XML Validation
(2Q19)
eXist-db supports validation of XML documents.
There are two ways to validate documents:
-
Implicit validationhappens automatically when inserting documents into the database.
-
Explicit validation must use one of the provided XQuery extension functions.
Implicit validation
Implicit validation is executed automatically when documents are inserted into the database.

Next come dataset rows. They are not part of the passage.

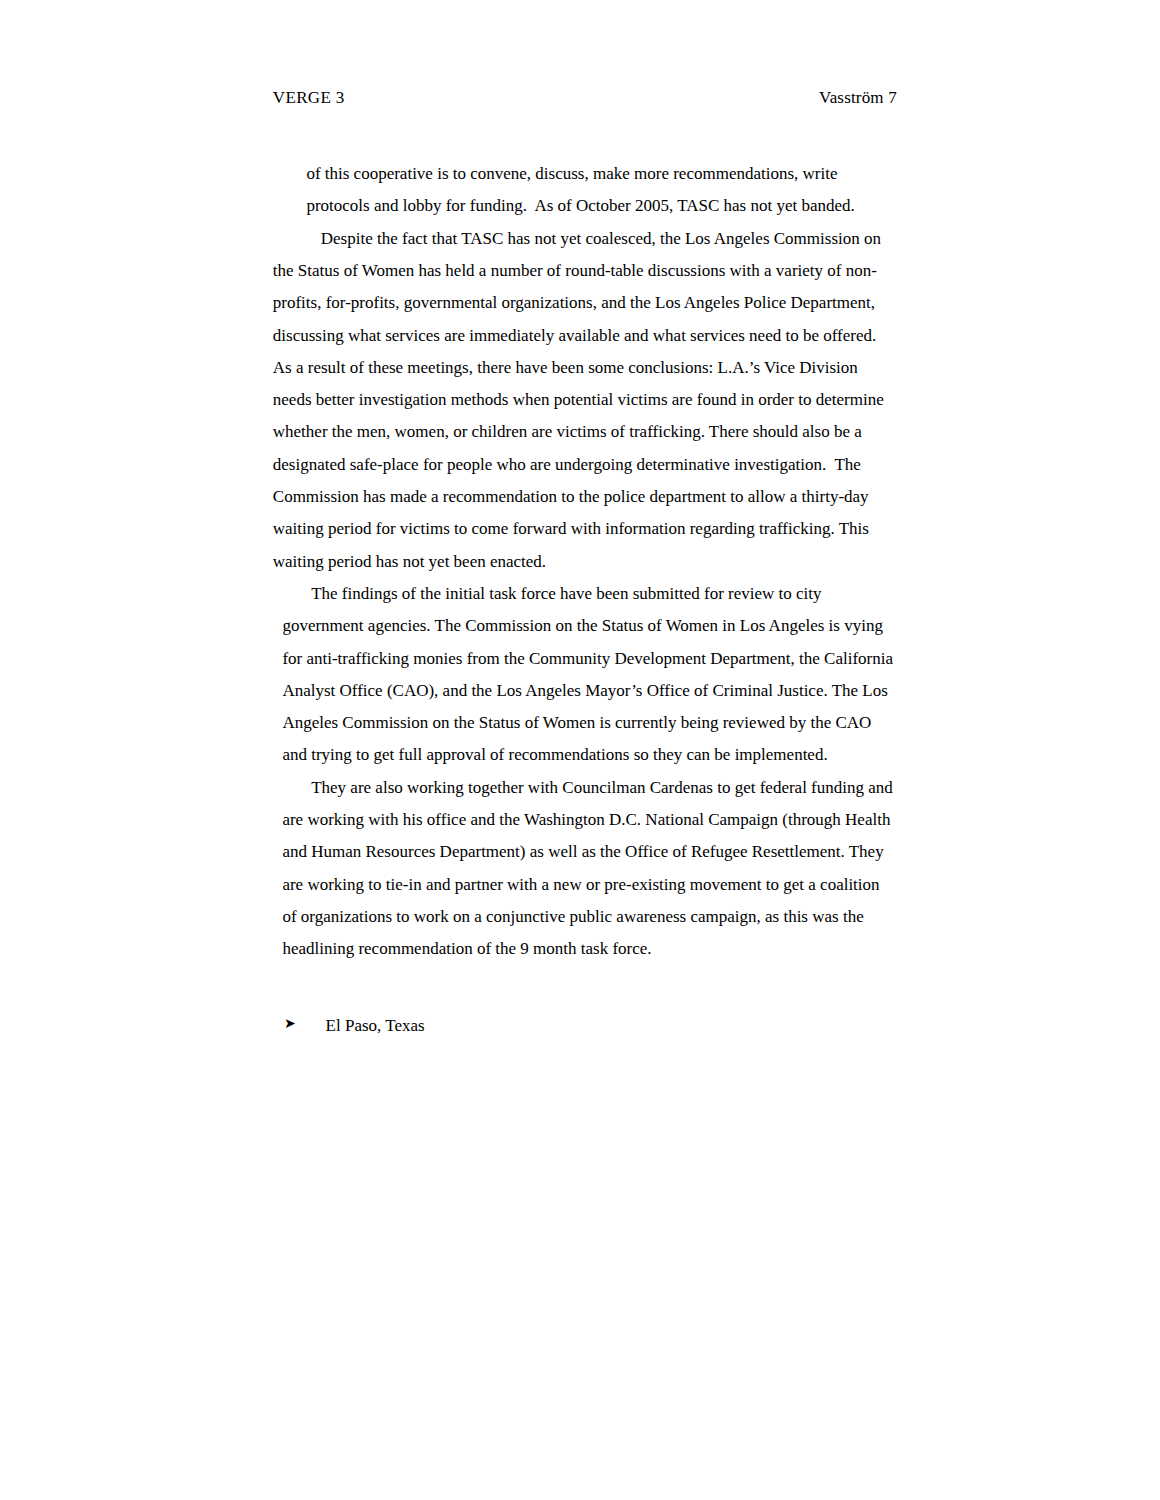VERGE 3 Vasström 7
of this cooperative is to convene, discuss, make more recommendations, write protocols and lobby for funding. As of October 2005, TASC has not yet banded.
Despite the fact that TASC has not yet coalesced, the Los Angeles Commission on the Status of Women has held a number of round-table discussions with a variety of non-profits, for-profits, governmental organizations, and the Los Angeles Police Department, discussing what services are immediately available and what services need to be offered. As a result of these meetings, there have been some conclusions: L.A.’s Vice Division needs better investigation methods when potential victims are found in order to determine whether the men, women, or children are victims of trafficking. There should also be a designated safe-place for people who are undergoing determinative investigation. The Commission has made a recommendation to the police department to allow a thirty-day waiting period for victims to come forward with information regarding trafficking. This waiting period has not yet been enacted.
The findings of the initial task force have been submitted for review to city government agencies. The Commission on the Status of Women in Los Angeles is vying for anti-trafficking monies from the Community Development Department, the California Analyst Office (CAO), and the Los Angeles Mayor’s Office of Criminal Justice. The Los Angeles Commission on the Status of Women is currently being reviewed by the CAO and trying to get full approval of recommendations so they can be implemented.
They are also working together with Councilman Cardenas to get federal funding and are working with his office and the Washington D.C. National Campaign (through Health and Human Resources Department) as well as the Office of Refugee Resettlement. They are working to tie-in and partner with a new or pre-existing movement to get a coalition of organizations to work on a conjunctive public awareness campaign, as this was the headlining recommendation of the 9 month task force.
El Paso, Texas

To enable implicit validation, change eXist-db configuration by editing
conf.xml
. The following two items must be configured:
-
Validation mode
-
Catalog Entity Resolver
Validation mode
The validation mode can be set in the <validation>
element in
conf.xml
:
<validation mode="auto">
<entity-resolver>
<catalog uri="${WEBAPP_HOME}/WEB-INF/catalog.xml"/>
</entity-resolver>
</validation>
Attribute mode switches the validation capabilities of the (Xerces) XML parser. Its values are:
-
yes
-
Switch validation on. All XML documents will be validated. If the grammar (XML schema, DTD) document(s) cannot be resolved, the XML document is rejected.
-
no
-
(default) Switch validation off. No grammar validation is performed and all well-formed XML documents will be accepted.
- auto
-
Validation of an XML document is performed based on the content of the document.
-
When a document contains a reference to a grammar document (XML schema or DTD), the XML parser tries to resolve this grammar and the XML document is validated against it (equivalent to mode="yes"). Again, if the grammar cannot be resolved, the XML document will be rejected.
-
When the XML document does not contain a reference to a grammar, it will not be parsed.
-
Catalog Entity Resolver
All grammars (XML schema, DTD) used for implicit validation must be registered with eXist using OASIS catalog files. The actual resolving is performed by the Apache xml-commons resolver library.
Catalogs can be stored on disk and/or in the database.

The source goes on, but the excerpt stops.